Given records below:

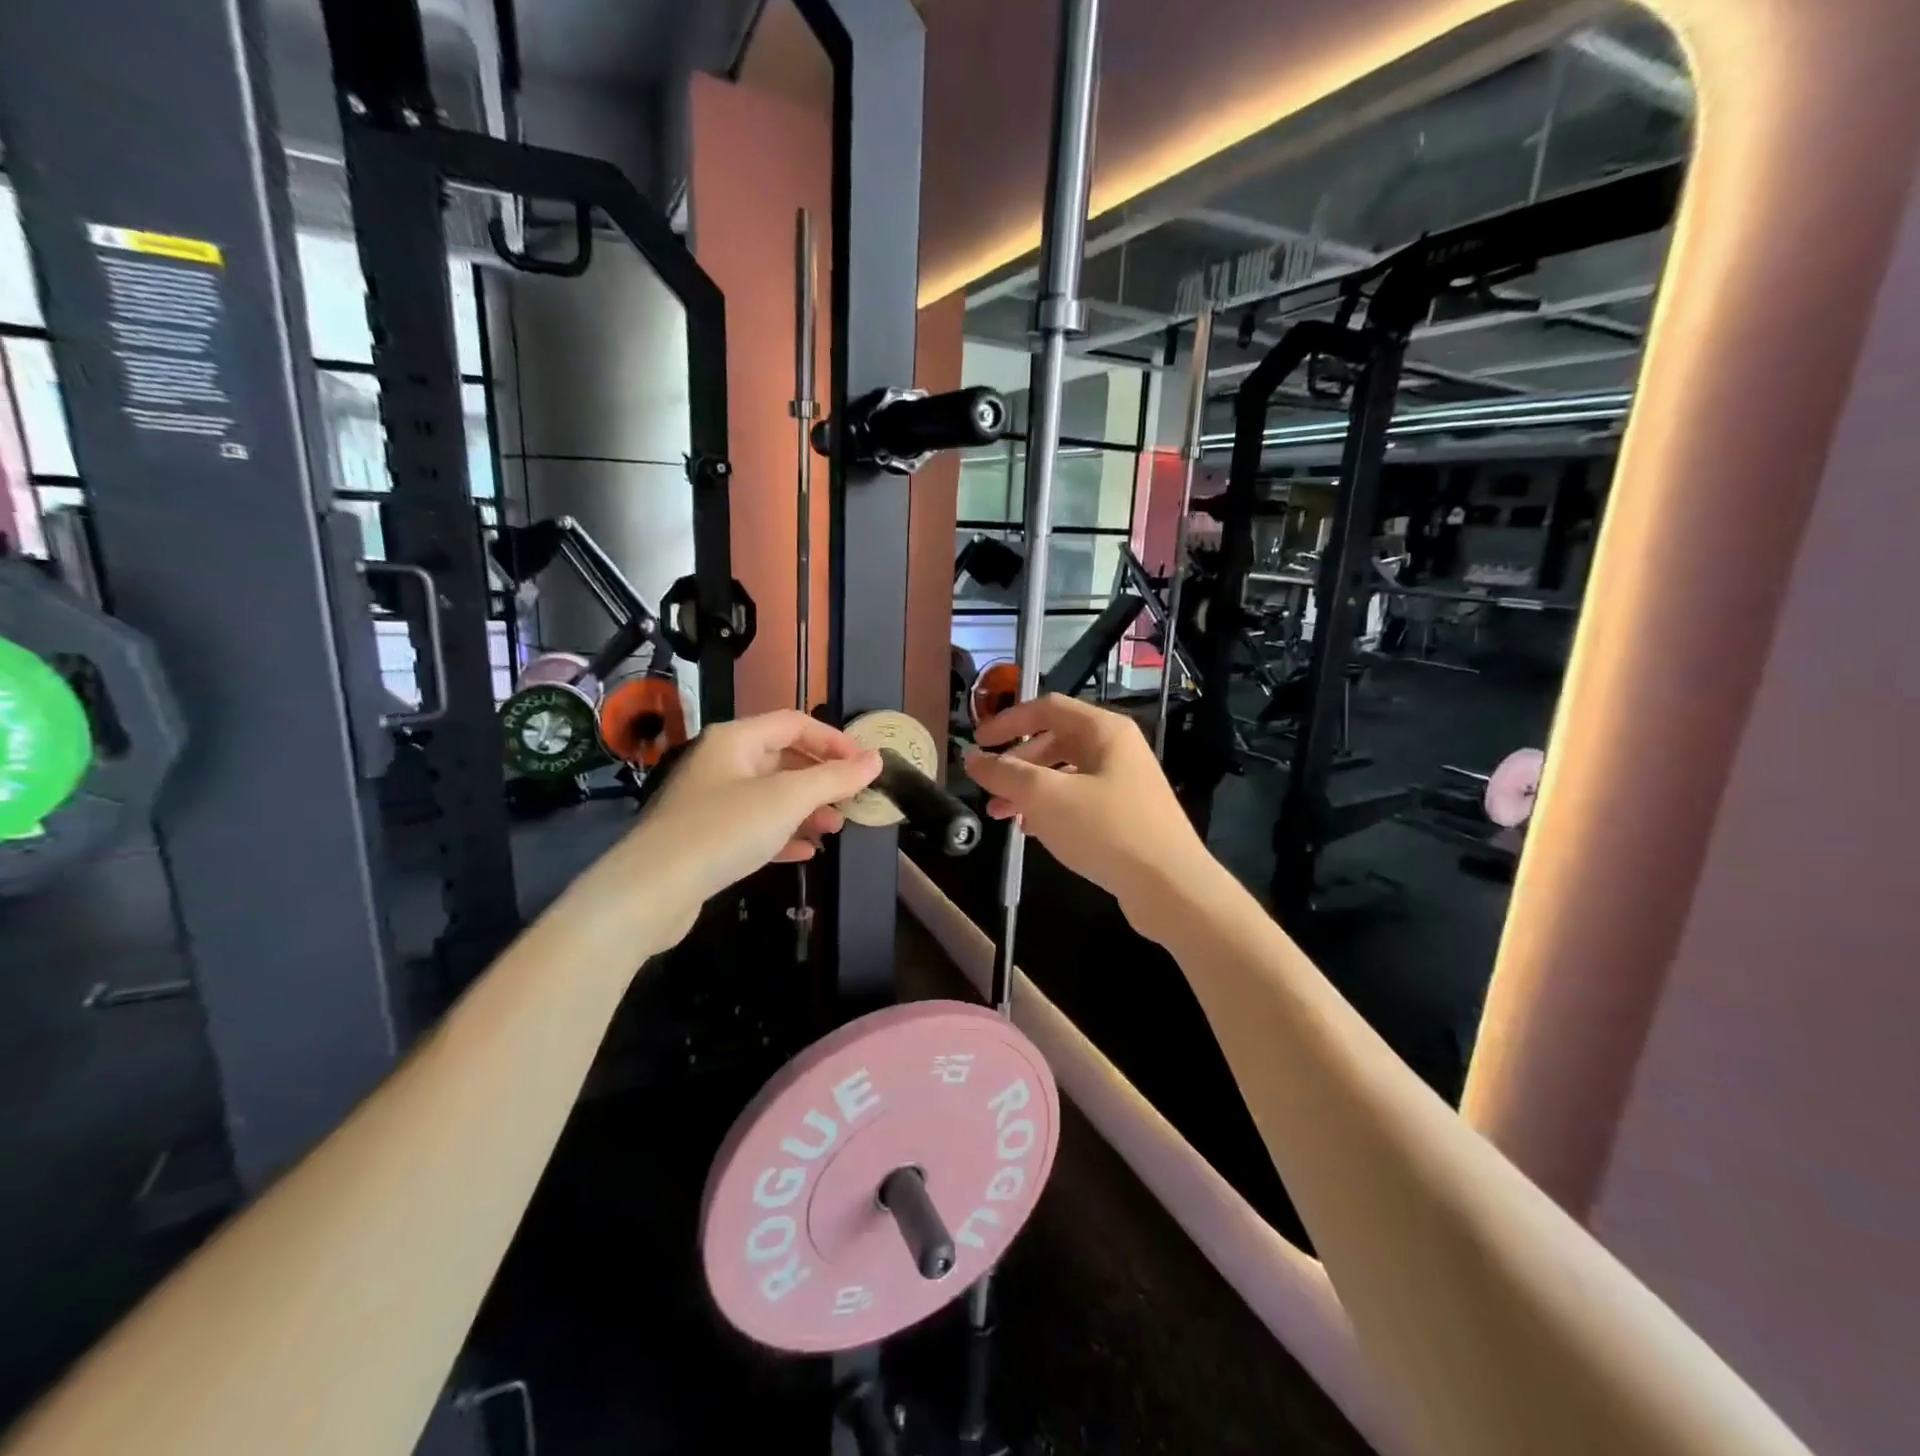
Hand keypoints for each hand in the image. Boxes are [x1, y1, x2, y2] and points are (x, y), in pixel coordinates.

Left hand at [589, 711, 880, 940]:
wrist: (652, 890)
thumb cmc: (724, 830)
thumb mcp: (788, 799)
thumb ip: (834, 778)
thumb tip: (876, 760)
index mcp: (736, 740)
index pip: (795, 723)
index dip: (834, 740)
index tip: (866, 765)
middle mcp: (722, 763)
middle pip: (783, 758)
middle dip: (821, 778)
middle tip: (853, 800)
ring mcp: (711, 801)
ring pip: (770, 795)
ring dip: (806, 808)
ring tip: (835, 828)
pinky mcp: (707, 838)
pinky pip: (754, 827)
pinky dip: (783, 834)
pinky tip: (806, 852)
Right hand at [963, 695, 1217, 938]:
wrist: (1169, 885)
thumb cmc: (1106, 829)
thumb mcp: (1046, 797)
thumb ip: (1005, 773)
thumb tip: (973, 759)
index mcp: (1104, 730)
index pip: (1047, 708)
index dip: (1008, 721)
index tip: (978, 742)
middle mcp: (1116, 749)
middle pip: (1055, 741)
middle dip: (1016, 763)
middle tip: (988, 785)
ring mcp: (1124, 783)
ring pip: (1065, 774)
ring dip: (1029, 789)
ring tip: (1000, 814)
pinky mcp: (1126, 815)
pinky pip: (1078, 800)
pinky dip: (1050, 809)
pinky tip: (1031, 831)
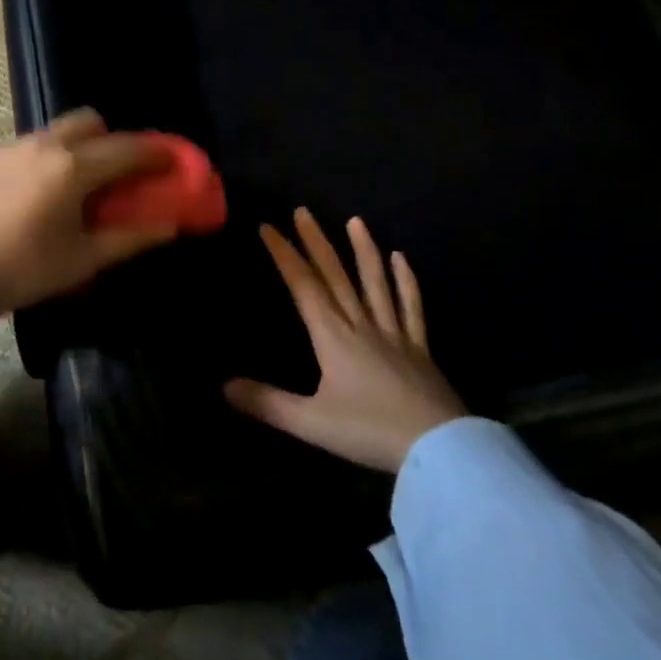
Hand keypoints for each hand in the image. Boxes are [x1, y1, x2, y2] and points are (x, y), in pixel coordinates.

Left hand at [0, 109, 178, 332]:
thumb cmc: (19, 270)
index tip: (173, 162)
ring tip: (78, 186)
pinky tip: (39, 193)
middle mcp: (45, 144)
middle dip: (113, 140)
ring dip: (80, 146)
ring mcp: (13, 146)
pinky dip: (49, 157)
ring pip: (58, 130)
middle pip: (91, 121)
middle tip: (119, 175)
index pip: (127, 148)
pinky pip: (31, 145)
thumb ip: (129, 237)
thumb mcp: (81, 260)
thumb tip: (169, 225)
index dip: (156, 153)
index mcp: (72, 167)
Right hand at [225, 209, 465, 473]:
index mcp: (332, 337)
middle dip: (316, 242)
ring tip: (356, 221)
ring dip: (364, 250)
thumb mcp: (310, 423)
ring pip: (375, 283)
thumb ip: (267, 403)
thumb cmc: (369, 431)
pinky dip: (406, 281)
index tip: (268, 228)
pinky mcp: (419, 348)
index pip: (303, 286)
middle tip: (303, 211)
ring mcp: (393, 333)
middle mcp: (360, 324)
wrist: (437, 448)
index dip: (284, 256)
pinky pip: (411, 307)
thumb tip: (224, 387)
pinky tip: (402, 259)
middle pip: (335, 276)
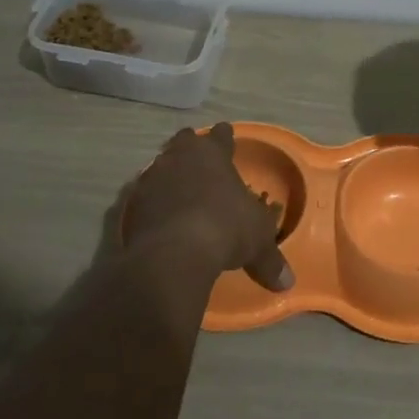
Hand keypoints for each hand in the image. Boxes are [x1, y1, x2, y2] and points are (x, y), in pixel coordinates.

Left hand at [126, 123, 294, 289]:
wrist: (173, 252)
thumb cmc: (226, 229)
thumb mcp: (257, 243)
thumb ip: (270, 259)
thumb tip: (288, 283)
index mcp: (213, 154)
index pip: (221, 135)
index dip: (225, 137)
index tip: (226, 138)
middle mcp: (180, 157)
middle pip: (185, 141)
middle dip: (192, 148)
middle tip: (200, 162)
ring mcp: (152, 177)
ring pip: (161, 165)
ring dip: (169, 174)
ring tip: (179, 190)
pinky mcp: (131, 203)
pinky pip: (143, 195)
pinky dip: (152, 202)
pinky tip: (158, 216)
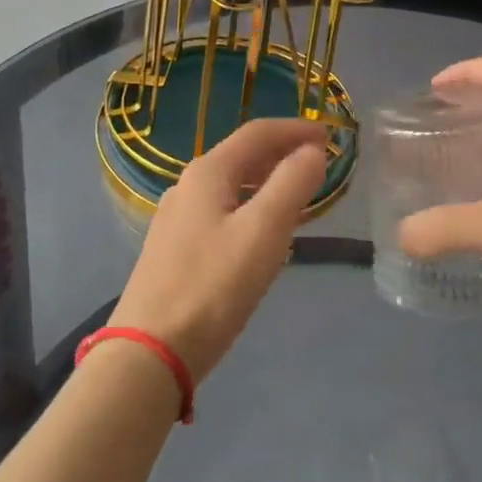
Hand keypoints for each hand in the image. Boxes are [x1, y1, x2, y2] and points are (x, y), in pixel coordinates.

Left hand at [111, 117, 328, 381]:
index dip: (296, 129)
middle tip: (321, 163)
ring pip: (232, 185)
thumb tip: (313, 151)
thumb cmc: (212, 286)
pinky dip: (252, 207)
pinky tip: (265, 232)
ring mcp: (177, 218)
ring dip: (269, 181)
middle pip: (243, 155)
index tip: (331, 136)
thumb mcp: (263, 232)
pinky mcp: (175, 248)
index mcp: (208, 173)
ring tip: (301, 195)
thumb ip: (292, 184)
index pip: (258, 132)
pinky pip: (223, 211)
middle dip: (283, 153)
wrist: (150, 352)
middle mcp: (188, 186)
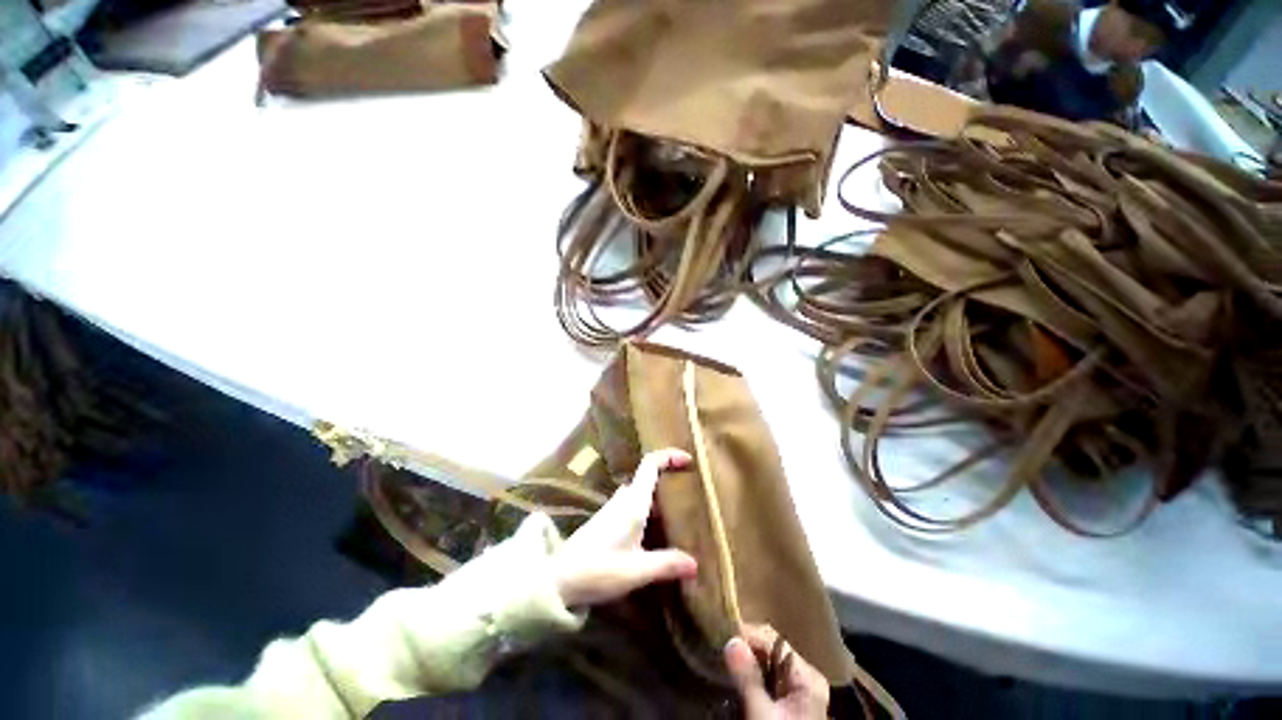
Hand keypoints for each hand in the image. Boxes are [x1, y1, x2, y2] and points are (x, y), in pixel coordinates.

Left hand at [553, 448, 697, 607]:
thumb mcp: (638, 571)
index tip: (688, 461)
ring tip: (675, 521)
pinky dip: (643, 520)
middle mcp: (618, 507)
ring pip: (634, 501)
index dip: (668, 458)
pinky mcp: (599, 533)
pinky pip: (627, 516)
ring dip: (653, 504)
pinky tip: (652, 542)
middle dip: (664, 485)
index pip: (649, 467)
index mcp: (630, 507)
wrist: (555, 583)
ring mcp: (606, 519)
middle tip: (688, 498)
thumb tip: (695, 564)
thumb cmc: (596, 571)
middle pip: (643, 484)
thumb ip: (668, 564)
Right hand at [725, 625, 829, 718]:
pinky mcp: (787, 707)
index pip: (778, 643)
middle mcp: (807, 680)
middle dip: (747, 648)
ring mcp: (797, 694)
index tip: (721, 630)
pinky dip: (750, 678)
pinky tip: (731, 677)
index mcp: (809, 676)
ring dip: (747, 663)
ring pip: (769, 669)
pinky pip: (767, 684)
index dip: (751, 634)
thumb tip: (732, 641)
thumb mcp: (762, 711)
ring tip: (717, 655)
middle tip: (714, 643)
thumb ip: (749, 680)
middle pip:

End of Given records.

Exactly as written above, retype the lines starting at the one holding "wrist: (1169, 885)" and ending at the one holding "ring tip: (179, 190)", both included, but not the pictures.

wrist: (1169, 885)
thumb cmc: (1106, 829)
thumb mcp: (1046, 797)
thumb ip: (1005, 773)
thumb tip: (973, 759)
index mcp: (1104, 730)
index pip: (1047, 708)
index dip: (1008, 721)
index tip: (978, 742)
middle mcp: (1116, 749)
middle pip: (1055, 741)
middle dip: (1016, 763)
middle tip: (988, 785)
ring mcp: (1124, 783)
ring pip: (1065, 774)
ring dip: (1029, 789)
ring tip: (1000, 814)
pinky mcp: (1126, 815)
pinky pip: (1078, 800)
pinky dip: (1050, 809)
pinky tip: (1031, 831)
Hand keypoints for each hand in the image. Boxes are [x1, y1, x2, y2] and points are (x, y), in pixel coordinates.

Left hand at [0, 109, 178, 332]:
thumb cmc: (19, 270)
index tip: (173, 162)
ring tip: (78, 186)
pinky tip: (39, 193)
middle mcp: (45, 144)
middle dip: (113, 140)
ring dip: (80, 146)
ring mcp: (13, 146)
pinky dip: (49, 157)
ring pip: (58, 130)
middle pip: (91, 121)
middle tip: (119, 175)
index pip: (127, 148)
pinky pip: (31, 145)
thumb ip: (129, 237)
thumb mcp: (81, 260)
thumb tip: (169, 225)
index dip: (156, 153)
index mcp: (72, 167)
Right hand at [225, 209, 465, 473]:
index mcp: (332, 337)
middle dip: (316, 242)
ring tip: (356, 221)
ring dip: (364, 250)
thumb mcp: (310, 423)
ring pip: (375, 283)
thumb ip: (267, 403)
thumb cmc: (369, 431)
pinky dip: (406, 281)
index tip: (268, 228)
pinky mcp: (419, 348)
index pip: (303, 286)
middle tip: (303, 211)
ring mcp: (393, 333)
middle mcp: (360, 324)
wrist: (437, 448)
index dip: (284, 256)
pinky pip: (411, 307)
thumb tip: (224, 387)
pinky tip: (402, 259)
middle pip: (335, 276)
Hand keypoints for each hand in the image. Boxes are [x1, y1, x2, y2] and points are (x, y), in pixel coordinates.

Left hand at [126, 123, 294, 289]:
wrist: (173, 252)
thumb cmc: (226, 229)
thumb mcp: (257, 243)
thumb ip: (270, 259)
thumb tip: (288, 283)
index mcp: (213, 154)
index pip: (221, 135)
index dip: (225, 137)
index tip: (226, 138)
middle mcp: (180, 157)
middle pip: (185, 141)
middle dip: (192, 148)
middle tip: (200, 162)
ring mcp: (152, 177)
ring pip: (161, 165)
ring dip: (169, 174)
ring tip: (179, 190)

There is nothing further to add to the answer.